▸ **TEXT SECTION**:
↓↓↓
EX-99.2 2 a10-1729_1ex99d2.htm EX-99.2

Exhibit 2

 

 

April 20, 2009

 

VIA FEDERAL EXPRESS AND EMAIL (M. DAVIES)

 

Alderox, Inc.

940 Calle Amanecer, Suite E

San Clemente, CA 92673

Attn: Mr. Mike Davies, CEO

Mr. Gordon W. Davies, President

 

with a copy to:

 

August Law Group, P.C.

19200 Von Karman, Suite 900

Irvine, CA 92614

Attn: Kenneth S. August, Esquire

 

Re: Secured Convertible Debenture – Notice of Acceleration and Foreclosure; Agreement re License

 

Dear Sirs:

 

Reference is made to the Secured Convertible Debenture (the “Debenture”), dated as of December 12, 2007, between Pala Investments Holdings Limited (“Pala”) and Alderox, Inc. (“Alderox”), as amended.
↑↑↑
▸ **PROBLEM SET**:
**A)** In the letter to Alderox above, what does the term "the Debenture" refer to? Answer in one to three sentences.
**B)** Please write the next part of the letter to Alderox, picking up after its last sentence.

▸ **ENTRIES SHOWN**:
↓↓↓
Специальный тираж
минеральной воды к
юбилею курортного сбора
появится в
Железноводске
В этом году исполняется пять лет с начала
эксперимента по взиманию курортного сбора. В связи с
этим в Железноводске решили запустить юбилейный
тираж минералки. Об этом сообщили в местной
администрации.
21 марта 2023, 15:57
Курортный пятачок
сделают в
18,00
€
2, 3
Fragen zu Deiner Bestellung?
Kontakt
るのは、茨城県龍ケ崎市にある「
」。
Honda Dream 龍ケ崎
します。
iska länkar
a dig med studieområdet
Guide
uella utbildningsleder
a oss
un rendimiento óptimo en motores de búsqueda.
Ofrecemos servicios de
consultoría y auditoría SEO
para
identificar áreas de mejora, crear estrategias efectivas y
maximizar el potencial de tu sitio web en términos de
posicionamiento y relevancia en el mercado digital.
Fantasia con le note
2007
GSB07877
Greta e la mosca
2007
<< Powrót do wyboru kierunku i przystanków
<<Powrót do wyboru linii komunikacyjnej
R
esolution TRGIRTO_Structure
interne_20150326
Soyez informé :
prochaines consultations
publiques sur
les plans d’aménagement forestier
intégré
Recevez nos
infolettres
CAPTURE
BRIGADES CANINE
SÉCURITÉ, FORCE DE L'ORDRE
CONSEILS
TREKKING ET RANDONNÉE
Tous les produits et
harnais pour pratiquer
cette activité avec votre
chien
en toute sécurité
↑↑↑
▸ **RESPONSES TO THE EXERCISE**:
**A)** "The Debenture" is the Secured Convertible Debenture dated as of December 12, 2007, between Pala Investments Holdings Limited ("Pala") and Alderox, Inc. ("Alderox"), as amended.

**B)**
As per our letter of February 10, 2008, Alderox is in default of the minimum EBITDA covenant added to the Debenture last August, as it failed to achieve a positive Adjusted EBITDA for the month ended January 31, 2009. We believe other defaults under the Debenture exist as well. Accordingly, pursuant to Section 7.1 and Section 7.2.1 of the Debenture, we are declaring all of the unpaid principal of the loans under the Debenture, together with all interest accrued thereon, a sum of approximately $7,032,269 as of the date hereof, and all other sums, if any, payable under the Debenture, immediately due and payable. We intend to commence a foreclosure process on the intellectual property owned by Alderox and pledged by Alderox to secure its obligations under the Debenture (the “IP Collateral”). We reserve all of our other rights under the Debenture and otherwise.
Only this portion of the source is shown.